After reading this thread here are my thoughts:
3-weeks ago, my brother who is in his mid 50s, fit, no fat, takes statins, baby aspirin for the last 15-years. He is a marathon swimmer and long distance bike rider, survived a massive heart attack with a triple bypass. One major artery was 100% plugged - the week before he had raced a 400-mile bike race - and the others were 60% to 75%. The question was how could this be?
- The A1C doesn't necessarily accurate as one a test and there can be a 1/2 percent error in the test itself
- Also, individuals life span of their hemoglobin cells can range from 80 to 160 days or so ( not sure of these numbers are exact but there is a variability ).
- If you listen to Dr. B's podcast he believes a normal A1C should be in the 4.2 to 4.8 range
- You can do your own glucose tolerance test by drinking 75g of glucose water tablets and measure your blood glucose every 15 to 30 minutes ( to help smooth out the error % ). I start at 5am and read until 9am - going out further than the normal 2-hours in my case was very enlightening - I try and do my own once every quarter.
- Is there a history of diabetes in your family?
- I've looked into the diets of Dr. Bs, Dr. Ornish , the traditional Japanese diets etc ... and one thing that stands out especially in Dr. Bs and Dr. Os case they are really not so much low fat diets or low carb diets as they are low calorie diets and some would even say very low calorie diets. I think this is one of the keys that is really missed by us diabetics.
- I've been using smart watches for my running and I believe that for many of us the Basel Metabolic Rate BMR is way too high - mine is over 2,000ca and from checking at it it is about 500 to 600 calories too high. But if I am eating between 1,400 to 1,600 calories a day - with no exercise - I am hungry all the time.
The cardiologist said that as we age, we should all assume we have at least one artery plugged and manage your life as if you did have one.

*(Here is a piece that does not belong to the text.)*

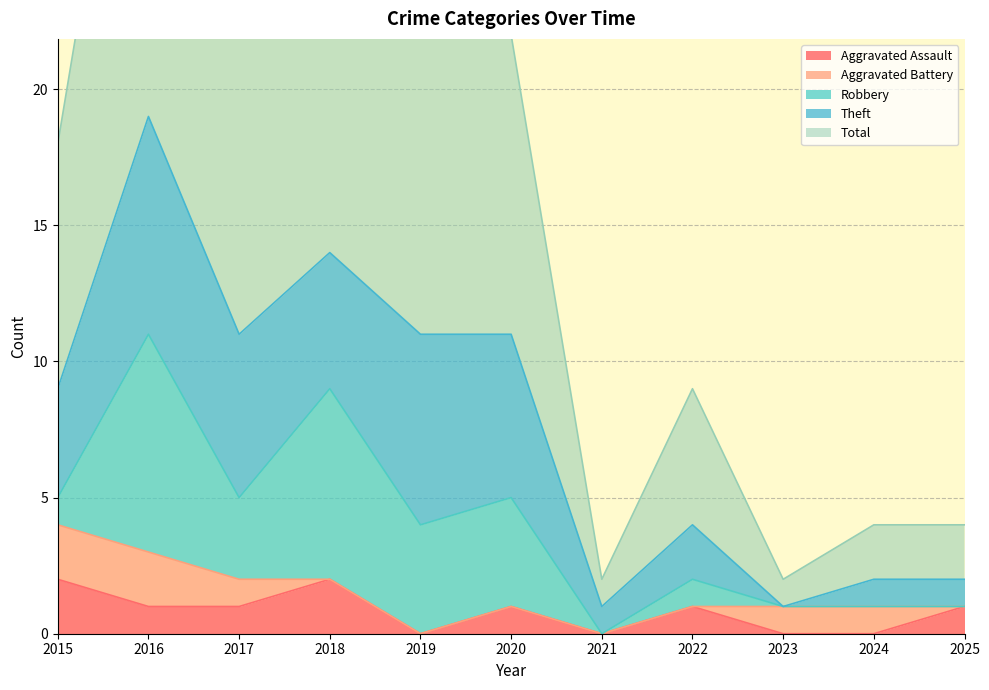

How many data points in Theft are above 4?

5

I think that this is a good strategy when it comes to diabetes. Assume that as we age we have increasing metabolic syndrome, decrease in our ability of our beta cells to function correctly, of course exercise ( have your read what Dr. B has said about it?) and most importantly, cut down on the total calories we eat each day.
Have you read up on LADA on Jenny Ruhl's website? http://www.phlaunt.com/diabetes/18382053.php I am another thin runner (5K rather than marathon!) and too suspect I might have LADA rather than T2. Like Jo, I am absolutely no expert, but your home testing numbers sound fine to me. My understanding is that in the case of LADA people will over a shortish time see their bg rise higher and higher for the same amount of carbs eaten. IMO seeing an endocrinologist is a good idea, as is carrying on with eating the level of carbs that is bringing you such good results. Even if we are eventually going to be diagnosed as LADA, for the moment every day with healthy bg levels is a day gained when we are not damaging ourselves.